Cela étant, nous réfléchissons à la contribution des patrimoines importants à l'effort d'ensemble. (Protestations sur les travées du groupe GEST.) Je vous concède ce point, monsieur le sénateur. C'est pourquoi, avec ma collègue Amélie de Montchalin, je cherche à traiter les niches privilégiant ceux qui ont déjà les avantages de la fortune et des revenus. Nous préférons, dans ce cadre, les mécanismes de lutte contre la suroptimisation aux mesures qui risqueraient de priver notre pays de son avantage en termes d'attractivité, puisqu'il est la première destination pour les investissements en Europe depuis maintenant six ans. (Applaudissements sur des travées des groupes RDPI et INDEP.)

M. Patrick Kanner. Il faut un engagement !

M. Hussein Bourgi. Cela fait six mois qu'on attend !

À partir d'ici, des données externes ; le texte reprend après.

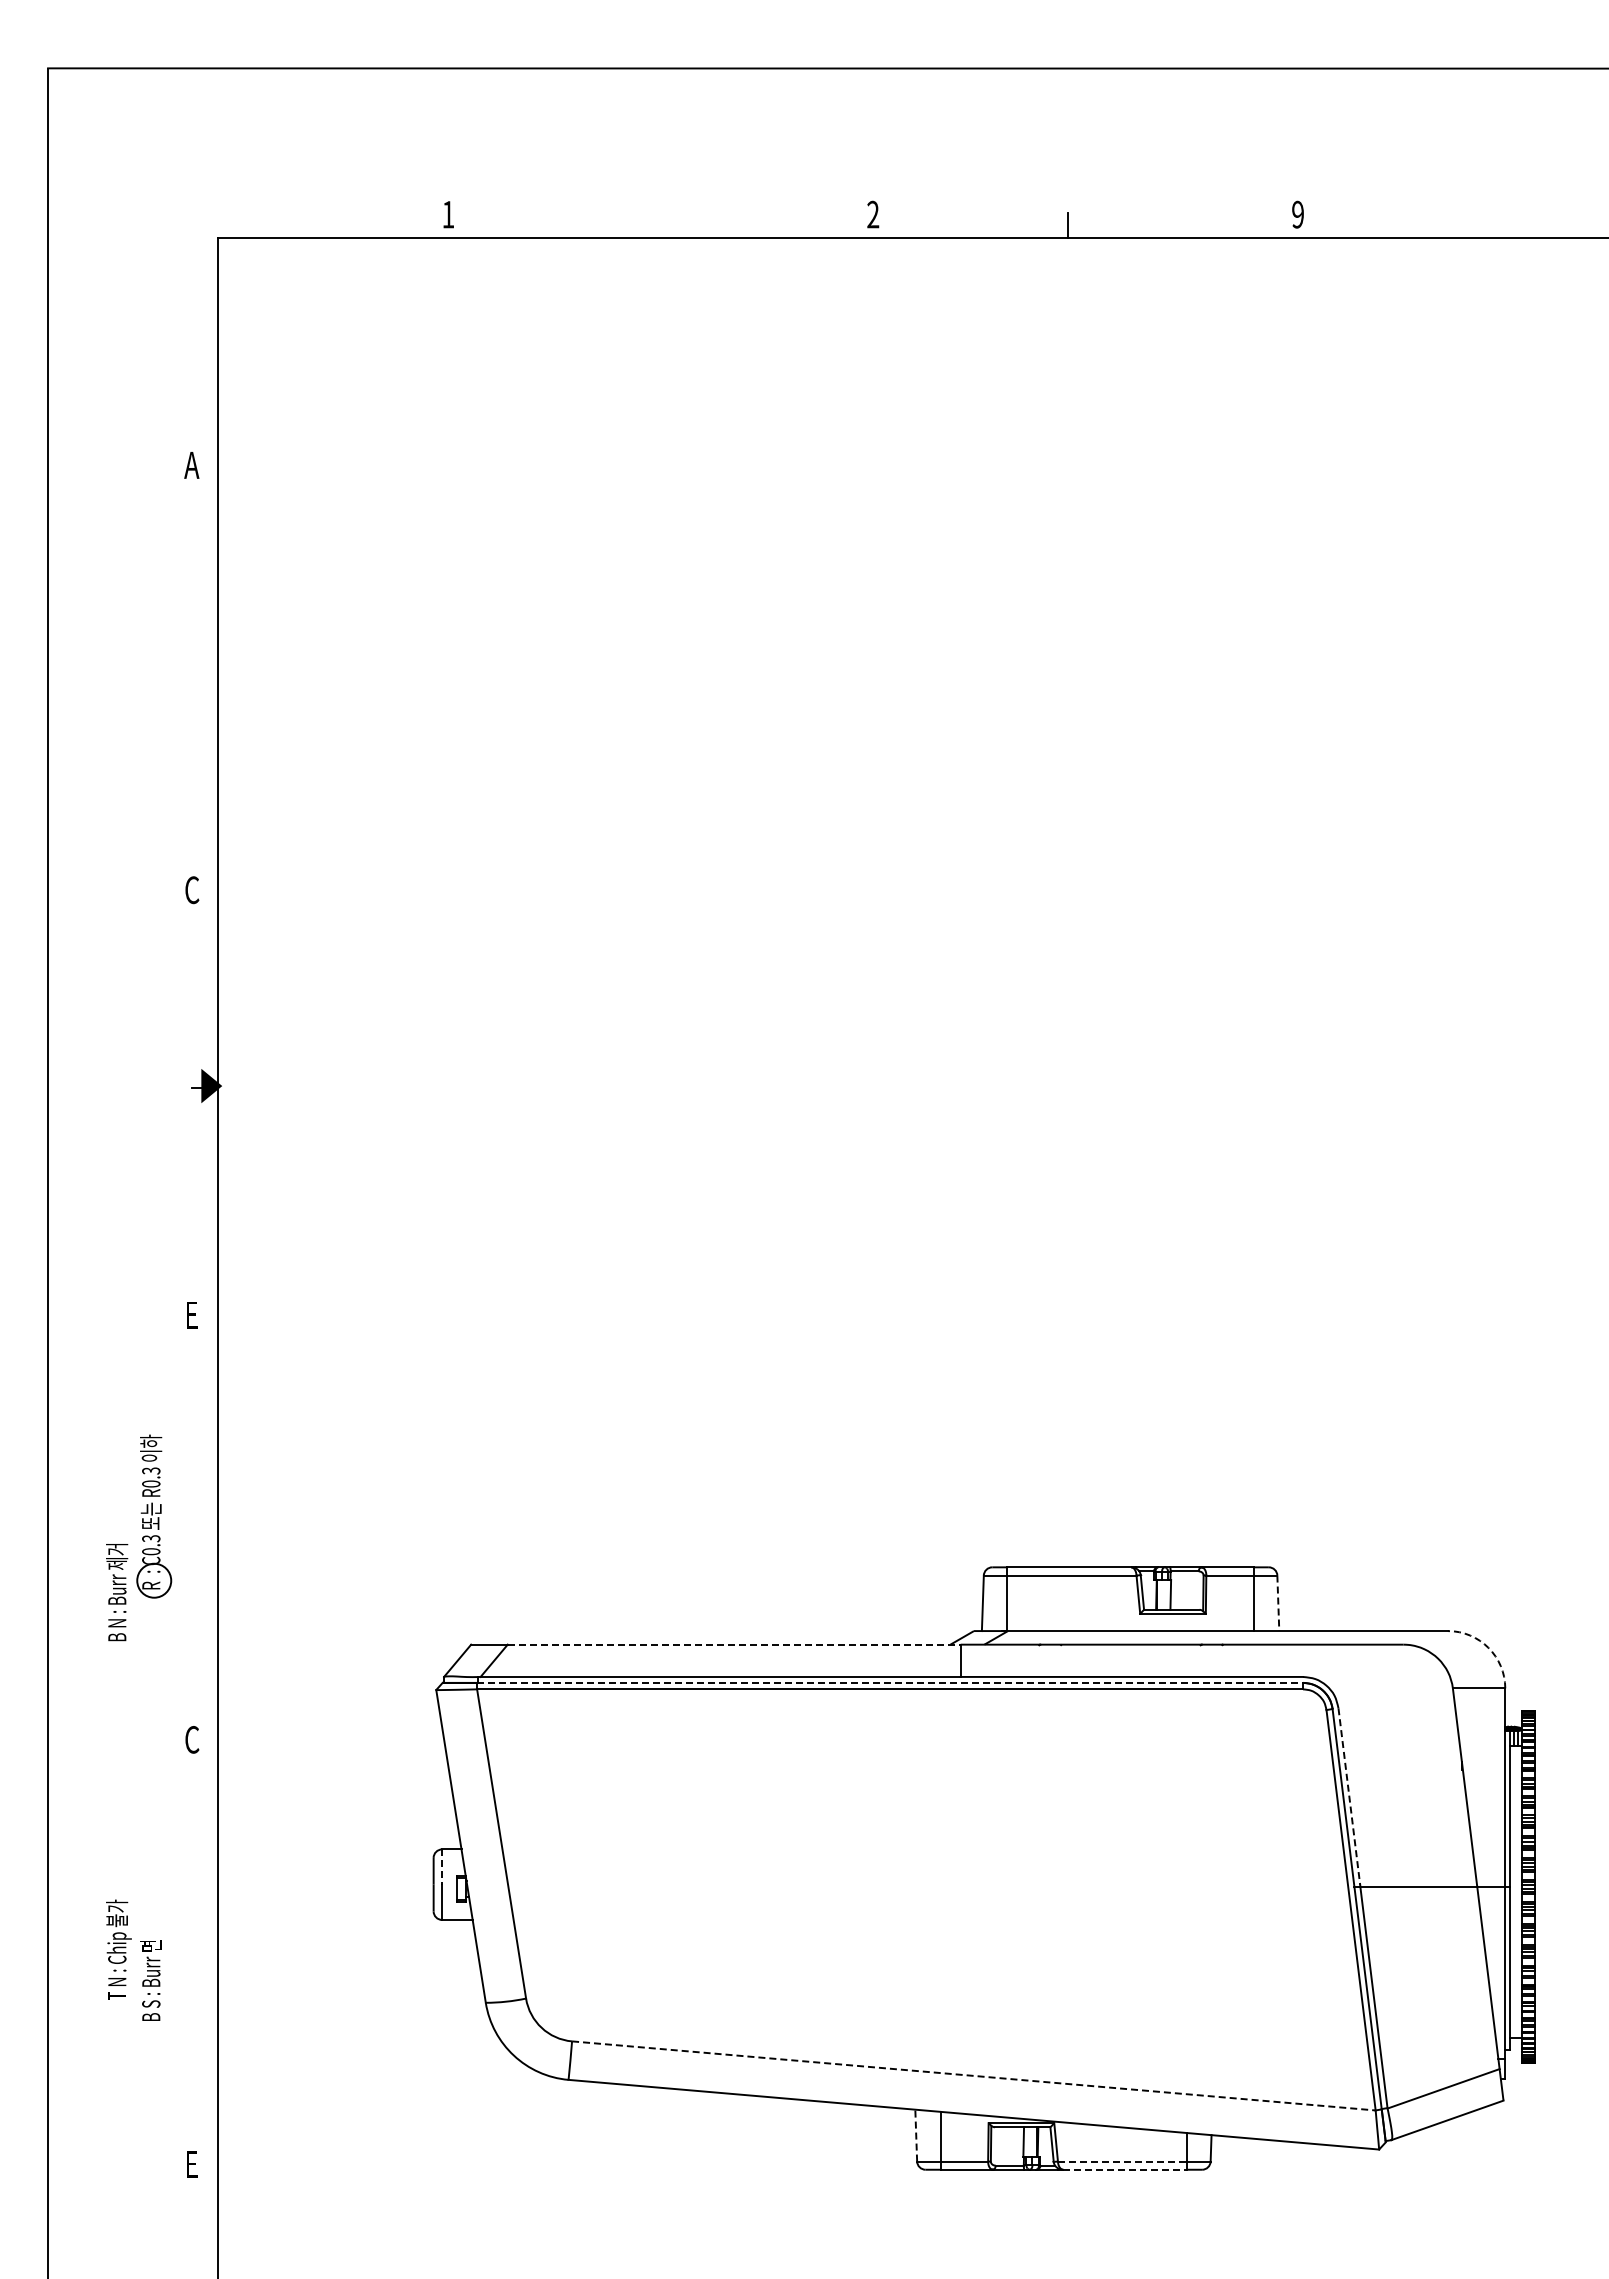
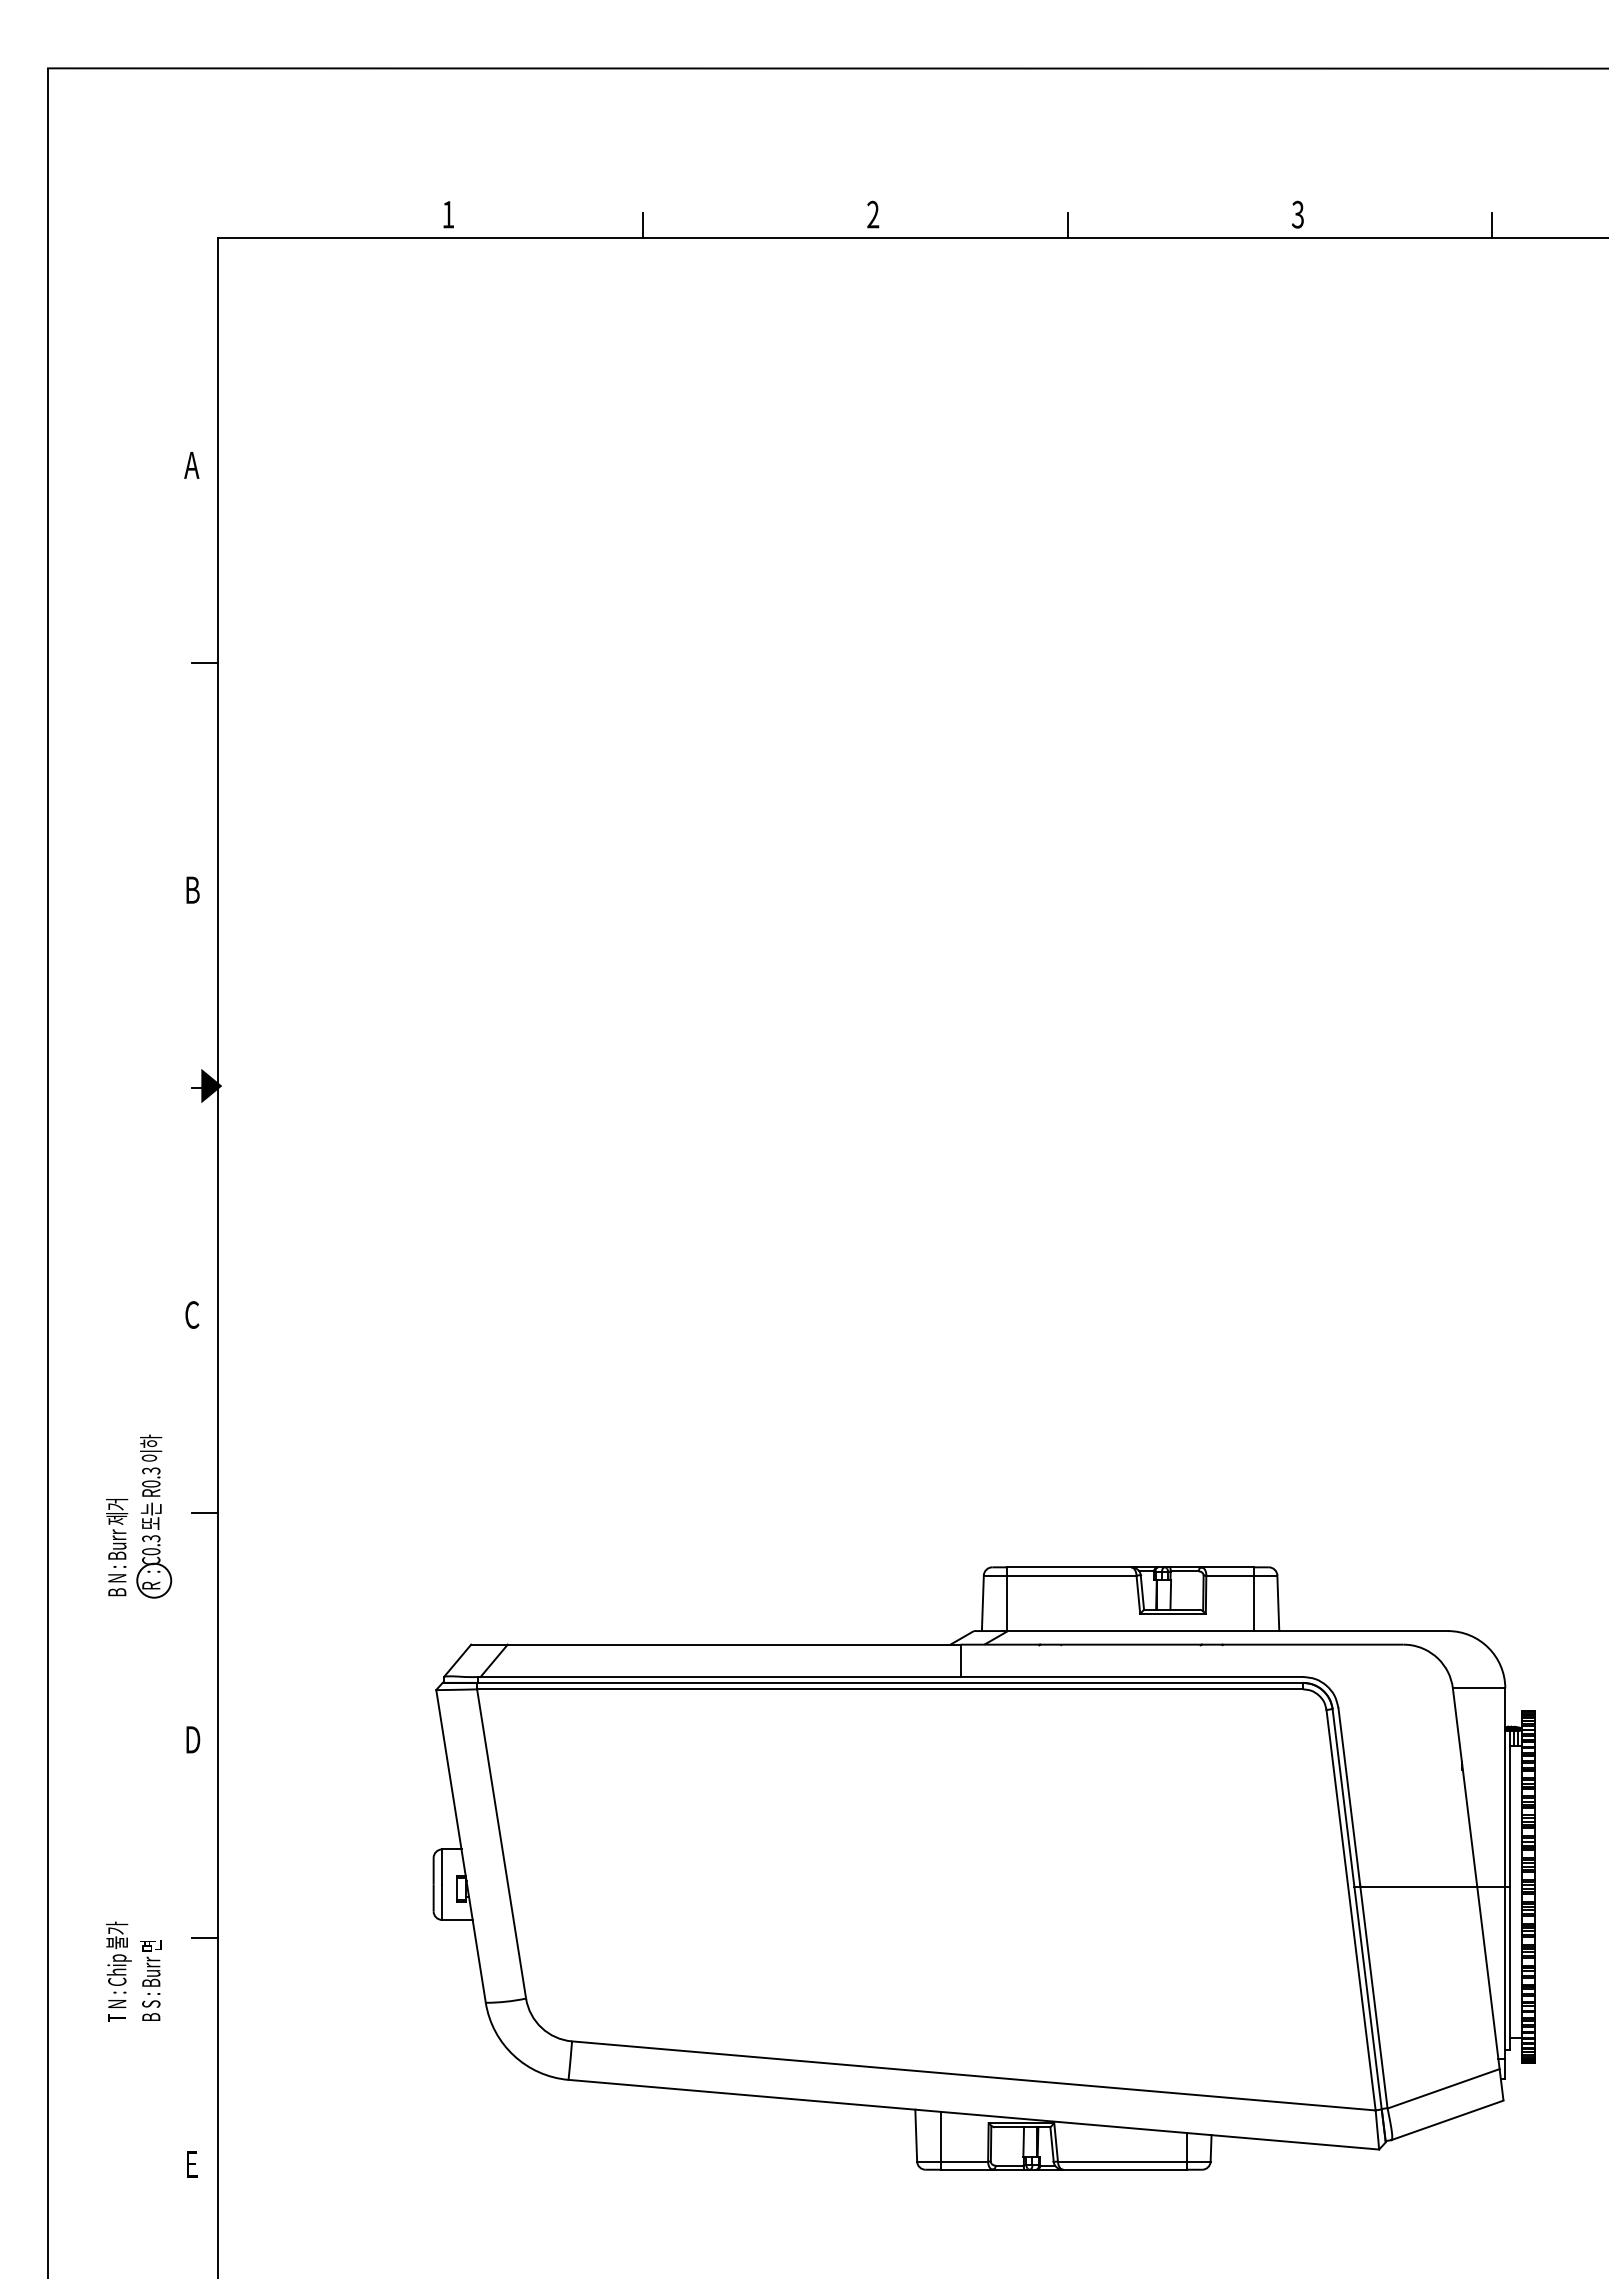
text at (1297, 214): 9 -> 3
line at (642, 225): none -> present
line at (1492, 225): none -> present
line at (204, 663): none -> present
text at (192, 890): C -> B
text at (192, 1314): E -> C
line at (204, 1512): none -> present
text at (117, 1592) position: (117, 1592) -> (117, 1547)
line at (1278, 1603): dashed -> solid
line at (734, 1644): dashed -> solid
arc at (1488, 1647): dashed -> solid
line at (890, 1682): dashed -> solid
text at (192, 1739): C -> D
line at (1349, 1796): dashed -> solid
line at (442, 1867): dashed -> solid
line at (204, 1937): none -> present
text at (118, 1949) position: (118, 1949) -> (118, 1971)
line at (974, 2075): dashed -> solid
line at (916, 2135): dashed -> solid
line at (1122, 2161): dashed -> solid
line at (1125, 2169): dashed -> solid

M. le président. La parole est à M. Philippe Grosvalet, pour la réplique.

M. Philippe Grosvalet. Au début du siècle dernier, mon groupe parlementaire accueillait une figure majeure de l'histoire des réformes fiscales de notre pays : Joseph Caillaux, ministre des finances et longtemps président de la commission des finances, ici même.

M. Emmanuel Capus. Cela n'a rien à voir avec la question !

M. Philippe Grosvalet. Il lui aura fallu batailler pendant de longues années pour convaincre le Sénat du bien-fondé de l'impôt sur le revenu, alors que les députés l'avaient voté cinq ans plus tôt.

M. Emmanuel Capus. Rien à voir !

M. Philippe Grosvalet. Mesdames, messieurs les ministres, mes chers collègues, la nuit porte conseil...

M. le président. Il faut conclure : le temps aussi porte conseil !

M. Philippe Grosvalet. Il nous reste vingt-quatre heures : n'attendons pas cinq années de plus, cinq années de trop, pour voter une telle mesure ! (Applaudissements sur les travées du groupe RDSE et sur des travées des groupes GEST et SER. - Mmes Élisabeth Doineau et Nathalie Goulet applaudissent également.)